§ Kutipan Teks:
══════

Jika masih tak tergerak untuk berhenti merokok saat sudah menyadari bahwa ia tak memiliki tabungan karena harus membeli 3-4 bungkus rokok per harinya, tak tergerak untuk berhenti merokok saat sudah begitu menyadari bahwa rokok telah merusak jaringan-jaringan gusi dan giginya.
Kalau masih tak tergerak untuk berhenti merokok bahkan saat ia sendiri sudah disarankan dokter untuk mengurangi rokok karena ia mulai sesak saat bernafas dan keluar masuk rumah sakit untuk penyakit paru obstruktif kronisnya..Â
Bolehkah hati seorang ayah tergerak saat melihat anaknya yang sudah terkujur lemas badannya, batuk pilek hingga sesak karena kebiasaan merokoknya, haruskah menunggu sampai anaknya sudah tak bernyawa?
Lewat tulisan ini penulis begitu berharap, terlebih saat tulisan ini dihadirkan pada momentum Hari Keluarga Nasional, seluruh masyarakat Indonesia dapat memaknai hari ini bukan sekedar selebrasi semata.

══════

§ Bahan yang Disediakan:
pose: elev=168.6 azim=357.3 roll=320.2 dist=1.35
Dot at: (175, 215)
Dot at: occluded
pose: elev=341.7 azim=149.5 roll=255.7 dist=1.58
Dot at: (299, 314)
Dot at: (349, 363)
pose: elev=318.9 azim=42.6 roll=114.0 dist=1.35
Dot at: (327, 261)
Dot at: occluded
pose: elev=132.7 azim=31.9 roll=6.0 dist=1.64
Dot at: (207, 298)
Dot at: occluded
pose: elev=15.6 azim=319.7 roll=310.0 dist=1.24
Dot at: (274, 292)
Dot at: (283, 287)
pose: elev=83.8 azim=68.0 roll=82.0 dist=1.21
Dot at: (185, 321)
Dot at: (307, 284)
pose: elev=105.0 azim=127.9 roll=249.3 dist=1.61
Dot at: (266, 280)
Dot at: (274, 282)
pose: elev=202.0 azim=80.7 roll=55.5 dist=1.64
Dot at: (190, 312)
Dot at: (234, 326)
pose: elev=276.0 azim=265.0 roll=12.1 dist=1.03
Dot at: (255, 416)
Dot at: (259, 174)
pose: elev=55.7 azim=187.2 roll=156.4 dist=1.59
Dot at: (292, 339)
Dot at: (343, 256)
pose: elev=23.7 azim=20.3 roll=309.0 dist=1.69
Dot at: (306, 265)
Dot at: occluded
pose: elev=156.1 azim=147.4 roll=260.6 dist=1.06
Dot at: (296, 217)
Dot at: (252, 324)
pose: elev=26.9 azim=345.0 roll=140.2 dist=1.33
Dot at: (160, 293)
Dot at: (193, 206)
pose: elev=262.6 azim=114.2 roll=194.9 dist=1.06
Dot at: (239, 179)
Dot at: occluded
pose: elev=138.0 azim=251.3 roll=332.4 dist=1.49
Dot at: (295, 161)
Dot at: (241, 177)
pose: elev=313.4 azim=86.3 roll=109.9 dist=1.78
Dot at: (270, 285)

══════

Lanjutkan tulisan tentang kebiasaan merokok seorang ayah ini, dimulai tepat setelah kalimat terakhirnya.

§ Jawaban yang Diharapkan:
Namun sebagai momentum untuk meningkatkan kesadaran bahwa pencegahan stunting dalam hal ini pencegahan infeksi sebagai salah satu faktor dari stunting tidak hanya tugas seorang ibu belaka namun pencegahan stunting adalah tugas bersama.Â
Jika dengan berbagai alasan dan situasi apapun yang telah membuat seorang ayah tak gentar untuk menghentikan kebiasaan merokoknya, sekali lagi, tak bisakah seorang ayah menjadikan kesehatan dan kesejahteraan anak sebagai alasannya?